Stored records

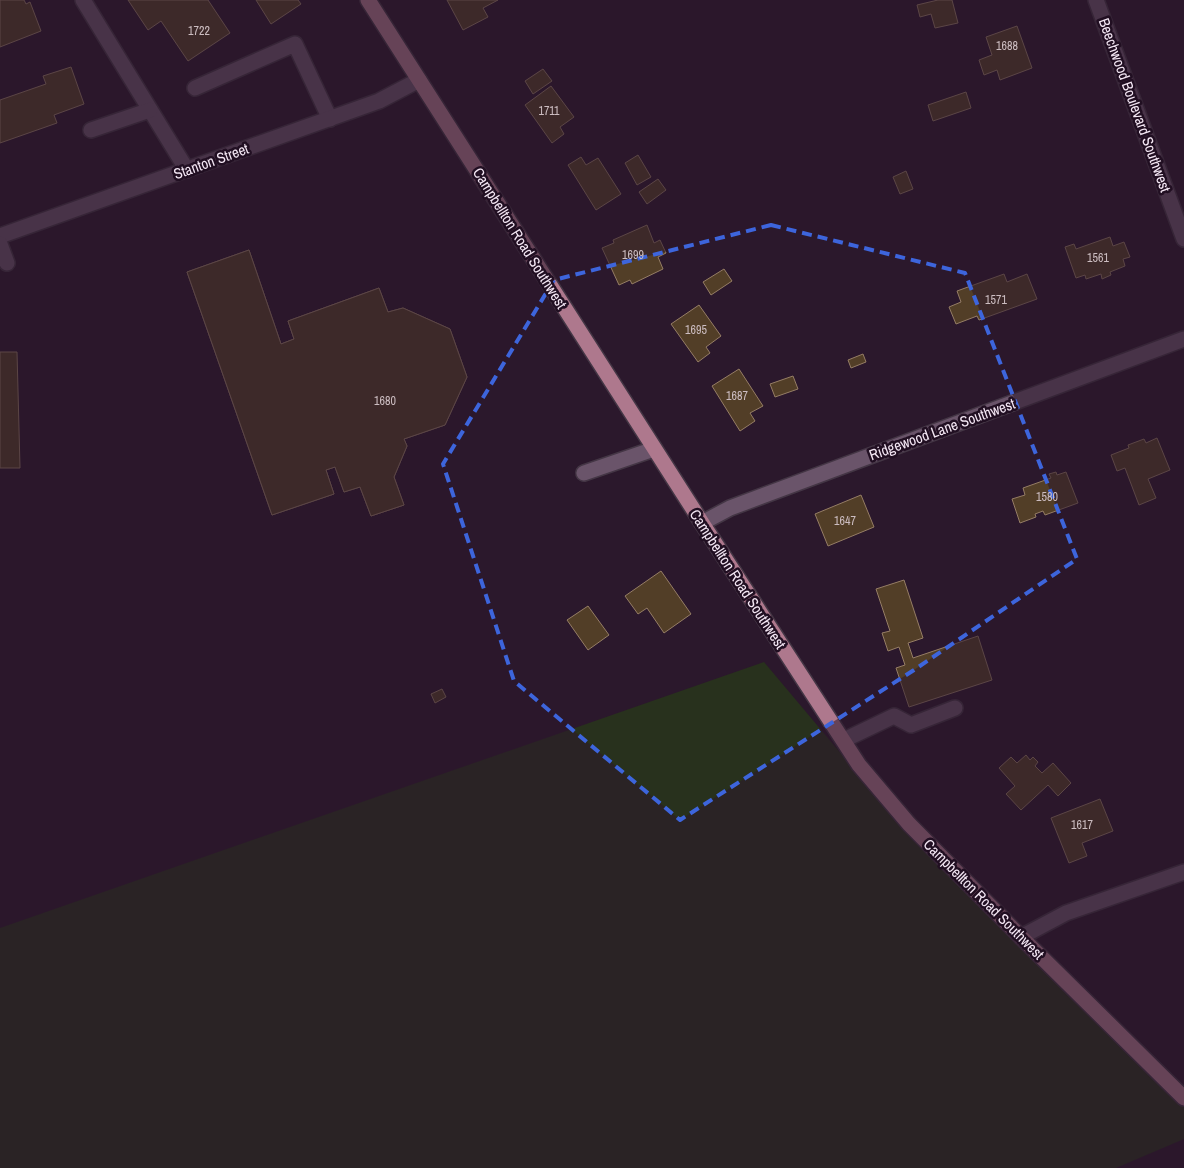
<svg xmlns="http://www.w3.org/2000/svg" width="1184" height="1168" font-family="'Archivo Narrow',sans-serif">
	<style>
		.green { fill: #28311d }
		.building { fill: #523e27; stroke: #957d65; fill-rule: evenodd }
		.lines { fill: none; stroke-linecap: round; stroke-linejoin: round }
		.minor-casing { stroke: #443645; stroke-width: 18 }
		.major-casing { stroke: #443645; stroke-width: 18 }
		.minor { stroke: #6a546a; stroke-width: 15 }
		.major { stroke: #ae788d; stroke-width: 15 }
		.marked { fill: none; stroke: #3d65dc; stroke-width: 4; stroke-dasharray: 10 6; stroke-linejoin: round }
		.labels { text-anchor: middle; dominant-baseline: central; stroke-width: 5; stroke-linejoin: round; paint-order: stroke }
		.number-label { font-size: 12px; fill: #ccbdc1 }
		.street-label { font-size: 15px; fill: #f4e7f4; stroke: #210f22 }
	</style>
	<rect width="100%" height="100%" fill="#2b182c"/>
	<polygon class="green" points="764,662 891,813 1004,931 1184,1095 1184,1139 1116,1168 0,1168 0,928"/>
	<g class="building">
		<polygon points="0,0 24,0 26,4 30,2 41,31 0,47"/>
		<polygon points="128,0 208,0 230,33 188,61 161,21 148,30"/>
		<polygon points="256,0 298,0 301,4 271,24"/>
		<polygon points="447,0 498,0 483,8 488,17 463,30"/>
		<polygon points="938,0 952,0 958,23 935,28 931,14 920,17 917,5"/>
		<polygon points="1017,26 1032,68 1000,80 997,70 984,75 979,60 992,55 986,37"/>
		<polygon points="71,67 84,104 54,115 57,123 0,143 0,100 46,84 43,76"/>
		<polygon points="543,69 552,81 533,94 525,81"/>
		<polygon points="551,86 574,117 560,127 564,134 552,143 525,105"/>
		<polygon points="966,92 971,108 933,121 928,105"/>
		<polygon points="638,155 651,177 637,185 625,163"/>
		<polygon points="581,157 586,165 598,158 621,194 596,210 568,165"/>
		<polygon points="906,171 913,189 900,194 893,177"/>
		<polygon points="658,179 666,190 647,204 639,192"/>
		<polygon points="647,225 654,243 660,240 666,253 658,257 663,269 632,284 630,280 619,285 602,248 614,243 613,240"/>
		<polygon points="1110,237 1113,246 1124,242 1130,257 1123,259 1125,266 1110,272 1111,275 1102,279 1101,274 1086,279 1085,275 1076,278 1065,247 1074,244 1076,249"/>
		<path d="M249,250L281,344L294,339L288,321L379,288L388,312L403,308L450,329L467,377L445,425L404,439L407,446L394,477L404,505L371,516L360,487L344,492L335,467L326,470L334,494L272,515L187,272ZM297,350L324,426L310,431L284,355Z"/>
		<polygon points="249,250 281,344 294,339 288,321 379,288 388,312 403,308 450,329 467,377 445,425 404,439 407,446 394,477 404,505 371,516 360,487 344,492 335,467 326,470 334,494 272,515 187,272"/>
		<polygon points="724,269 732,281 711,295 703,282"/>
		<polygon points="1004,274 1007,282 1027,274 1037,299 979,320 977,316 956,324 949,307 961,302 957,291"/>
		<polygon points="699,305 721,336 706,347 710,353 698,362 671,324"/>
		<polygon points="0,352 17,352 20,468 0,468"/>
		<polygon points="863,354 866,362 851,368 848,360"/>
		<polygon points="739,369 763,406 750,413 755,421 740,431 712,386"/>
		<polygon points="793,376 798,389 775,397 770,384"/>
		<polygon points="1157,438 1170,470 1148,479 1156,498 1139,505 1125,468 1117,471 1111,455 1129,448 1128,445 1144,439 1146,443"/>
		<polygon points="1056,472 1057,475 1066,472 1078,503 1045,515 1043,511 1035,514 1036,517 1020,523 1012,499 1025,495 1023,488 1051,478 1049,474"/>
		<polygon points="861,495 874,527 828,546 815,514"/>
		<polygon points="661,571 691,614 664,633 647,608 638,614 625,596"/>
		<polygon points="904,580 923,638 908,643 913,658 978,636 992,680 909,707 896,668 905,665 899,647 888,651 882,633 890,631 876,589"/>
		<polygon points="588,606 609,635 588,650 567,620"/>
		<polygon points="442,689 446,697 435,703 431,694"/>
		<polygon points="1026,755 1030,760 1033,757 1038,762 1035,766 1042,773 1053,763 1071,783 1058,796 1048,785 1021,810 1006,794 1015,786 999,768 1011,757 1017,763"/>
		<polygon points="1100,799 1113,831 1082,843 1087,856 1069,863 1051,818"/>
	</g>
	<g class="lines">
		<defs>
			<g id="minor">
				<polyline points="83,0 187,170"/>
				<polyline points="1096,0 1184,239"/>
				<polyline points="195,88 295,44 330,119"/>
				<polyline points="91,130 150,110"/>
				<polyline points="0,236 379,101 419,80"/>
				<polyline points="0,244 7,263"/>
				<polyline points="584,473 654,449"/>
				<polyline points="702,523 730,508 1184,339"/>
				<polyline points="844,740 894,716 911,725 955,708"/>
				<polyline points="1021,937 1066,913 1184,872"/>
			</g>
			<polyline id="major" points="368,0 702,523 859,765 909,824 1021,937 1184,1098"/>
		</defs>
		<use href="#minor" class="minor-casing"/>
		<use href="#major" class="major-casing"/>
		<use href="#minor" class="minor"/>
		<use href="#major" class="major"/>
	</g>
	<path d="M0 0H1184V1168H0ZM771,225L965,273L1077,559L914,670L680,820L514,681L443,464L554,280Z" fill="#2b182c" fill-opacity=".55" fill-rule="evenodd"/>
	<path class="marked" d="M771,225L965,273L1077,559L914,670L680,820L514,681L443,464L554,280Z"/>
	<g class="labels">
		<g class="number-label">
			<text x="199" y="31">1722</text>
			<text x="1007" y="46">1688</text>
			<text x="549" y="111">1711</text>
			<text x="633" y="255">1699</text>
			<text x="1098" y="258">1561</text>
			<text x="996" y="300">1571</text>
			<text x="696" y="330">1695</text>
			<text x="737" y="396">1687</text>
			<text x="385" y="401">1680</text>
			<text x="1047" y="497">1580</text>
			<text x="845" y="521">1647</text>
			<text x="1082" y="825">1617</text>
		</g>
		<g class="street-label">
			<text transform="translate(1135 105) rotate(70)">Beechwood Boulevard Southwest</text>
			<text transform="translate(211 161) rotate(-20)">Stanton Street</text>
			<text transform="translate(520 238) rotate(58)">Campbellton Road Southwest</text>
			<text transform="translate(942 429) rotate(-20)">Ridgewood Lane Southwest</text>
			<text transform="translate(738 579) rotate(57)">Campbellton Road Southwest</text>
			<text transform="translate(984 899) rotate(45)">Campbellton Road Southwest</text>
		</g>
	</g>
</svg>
* * *
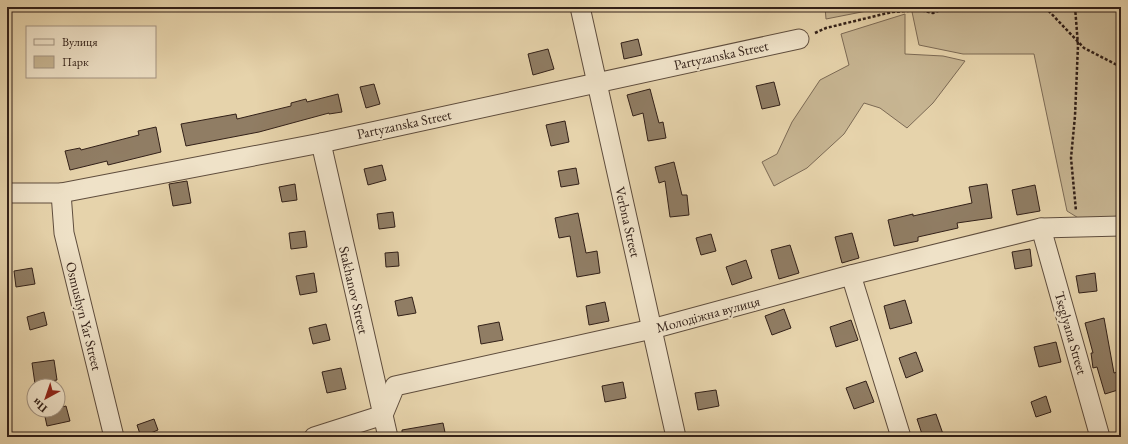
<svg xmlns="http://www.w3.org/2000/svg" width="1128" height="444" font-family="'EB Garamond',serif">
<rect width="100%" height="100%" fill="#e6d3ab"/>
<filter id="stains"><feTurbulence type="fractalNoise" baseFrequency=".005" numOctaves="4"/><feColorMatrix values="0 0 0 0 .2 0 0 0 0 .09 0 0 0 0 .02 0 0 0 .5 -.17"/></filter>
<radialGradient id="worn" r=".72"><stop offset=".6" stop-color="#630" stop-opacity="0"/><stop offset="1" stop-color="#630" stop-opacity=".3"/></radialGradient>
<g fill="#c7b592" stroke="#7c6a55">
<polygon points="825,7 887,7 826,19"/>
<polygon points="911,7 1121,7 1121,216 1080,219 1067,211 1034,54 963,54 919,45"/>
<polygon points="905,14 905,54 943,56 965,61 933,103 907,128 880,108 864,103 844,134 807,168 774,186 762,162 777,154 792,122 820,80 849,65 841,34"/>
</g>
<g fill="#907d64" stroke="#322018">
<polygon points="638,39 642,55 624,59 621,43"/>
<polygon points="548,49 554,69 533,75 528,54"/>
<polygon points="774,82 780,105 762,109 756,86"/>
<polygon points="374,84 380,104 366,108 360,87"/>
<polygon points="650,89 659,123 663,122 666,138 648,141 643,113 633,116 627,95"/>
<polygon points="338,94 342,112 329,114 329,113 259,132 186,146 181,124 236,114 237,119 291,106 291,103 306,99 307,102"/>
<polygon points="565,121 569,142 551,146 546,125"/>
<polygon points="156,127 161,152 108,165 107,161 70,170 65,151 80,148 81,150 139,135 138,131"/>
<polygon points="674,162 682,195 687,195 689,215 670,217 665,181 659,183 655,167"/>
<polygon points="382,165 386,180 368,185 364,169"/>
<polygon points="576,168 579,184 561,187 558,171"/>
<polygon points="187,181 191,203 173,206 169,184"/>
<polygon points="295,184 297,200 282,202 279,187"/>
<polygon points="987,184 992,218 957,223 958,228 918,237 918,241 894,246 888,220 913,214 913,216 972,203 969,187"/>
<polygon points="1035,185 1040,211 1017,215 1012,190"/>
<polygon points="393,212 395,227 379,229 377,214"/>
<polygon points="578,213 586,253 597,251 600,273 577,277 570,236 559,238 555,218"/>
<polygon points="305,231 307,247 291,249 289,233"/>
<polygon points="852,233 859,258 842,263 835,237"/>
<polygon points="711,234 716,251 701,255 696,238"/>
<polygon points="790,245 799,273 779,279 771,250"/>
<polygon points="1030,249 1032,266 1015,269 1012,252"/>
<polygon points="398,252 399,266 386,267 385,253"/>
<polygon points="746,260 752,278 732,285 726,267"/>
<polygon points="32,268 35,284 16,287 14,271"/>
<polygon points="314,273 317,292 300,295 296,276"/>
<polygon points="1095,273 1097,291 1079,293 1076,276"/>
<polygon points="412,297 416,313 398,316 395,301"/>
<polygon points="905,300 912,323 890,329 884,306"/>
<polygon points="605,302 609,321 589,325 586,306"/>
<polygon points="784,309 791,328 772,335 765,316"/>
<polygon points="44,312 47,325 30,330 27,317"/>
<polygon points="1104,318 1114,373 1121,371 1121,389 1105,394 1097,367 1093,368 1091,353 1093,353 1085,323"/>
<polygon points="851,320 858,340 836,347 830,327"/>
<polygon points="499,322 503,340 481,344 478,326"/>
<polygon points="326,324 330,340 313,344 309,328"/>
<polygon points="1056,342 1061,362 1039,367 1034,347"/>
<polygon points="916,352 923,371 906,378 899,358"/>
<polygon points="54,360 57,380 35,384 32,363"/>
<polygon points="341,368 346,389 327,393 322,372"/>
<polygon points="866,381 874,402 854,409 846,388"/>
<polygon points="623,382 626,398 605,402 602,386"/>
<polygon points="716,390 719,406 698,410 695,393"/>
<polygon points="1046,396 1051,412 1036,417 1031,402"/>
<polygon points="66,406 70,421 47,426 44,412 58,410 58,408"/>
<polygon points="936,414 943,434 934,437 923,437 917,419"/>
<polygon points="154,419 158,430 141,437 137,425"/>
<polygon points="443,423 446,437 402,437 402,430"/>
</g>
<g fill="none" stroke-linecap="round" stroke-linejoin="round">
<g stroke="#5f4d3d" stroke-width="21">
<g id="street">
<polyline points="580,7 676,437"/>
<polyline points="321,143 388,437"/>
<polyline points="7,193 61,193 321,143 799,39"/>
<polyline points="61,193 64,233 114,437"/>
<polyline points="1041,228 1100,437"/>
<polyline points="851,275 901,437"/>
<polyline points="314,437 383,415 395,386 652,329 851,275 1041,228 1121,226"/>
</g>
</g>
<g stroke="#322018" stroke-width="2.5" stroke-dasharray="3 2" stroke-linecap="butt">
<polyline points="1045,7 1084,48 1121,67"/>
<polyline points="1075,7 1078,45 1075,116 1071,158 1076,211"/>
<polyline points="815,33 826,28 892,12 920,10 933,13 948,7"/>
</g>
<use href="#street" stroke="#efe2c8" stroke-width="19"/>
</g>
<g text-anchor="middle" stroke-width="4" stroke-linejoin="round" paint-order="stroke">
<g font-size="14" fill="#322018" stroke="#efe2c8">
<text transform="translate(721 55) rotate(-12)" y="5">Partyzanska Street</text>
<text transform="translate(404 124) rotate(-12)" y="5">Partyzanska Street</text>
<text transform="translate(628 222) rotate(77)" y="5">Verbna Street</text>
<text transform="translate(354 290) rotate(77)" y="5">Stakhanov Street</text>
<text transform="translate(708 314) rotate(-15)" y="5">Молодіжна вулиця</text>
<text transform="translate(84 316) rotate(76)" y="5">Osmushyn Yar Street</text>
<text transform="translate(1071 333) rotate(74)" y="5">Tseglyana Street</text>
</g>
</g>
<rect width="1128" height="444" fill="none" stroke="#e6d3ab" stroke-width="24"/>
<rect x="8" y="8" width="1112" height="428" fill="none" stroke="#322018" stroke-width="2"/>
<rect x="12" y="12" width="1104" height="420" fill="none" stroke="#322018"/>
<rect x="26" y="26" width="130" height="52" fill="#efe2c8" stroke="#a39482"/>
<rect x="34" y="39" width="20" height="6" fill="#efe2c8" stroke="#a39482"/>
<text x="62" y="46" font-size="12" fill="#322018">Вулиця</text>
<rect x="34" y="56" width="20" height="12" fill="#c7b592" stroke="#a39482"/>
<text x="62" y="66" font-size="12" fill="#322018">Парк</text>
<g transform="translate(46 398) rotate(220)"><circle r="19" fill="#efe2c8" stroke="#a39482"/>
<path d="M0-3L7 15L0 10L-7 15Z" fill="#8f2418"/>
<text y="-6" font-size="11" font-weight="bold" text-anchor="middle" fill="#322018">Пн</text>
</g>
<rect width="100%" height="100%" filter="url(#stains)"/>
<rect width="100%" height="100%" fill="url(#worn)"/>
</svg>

Exercise goal
For this exercise, gather every line of the data that contains the word "casing".

Answer to the exercise
		.minor-casing { stroke: #443645; stroke-width: 18 }
		.major-casing { stroke: #443645; stroke-width: 18 }
		<use href="#minor" class="minor-casing"/>
		<use href="#major" class="major-casing"/>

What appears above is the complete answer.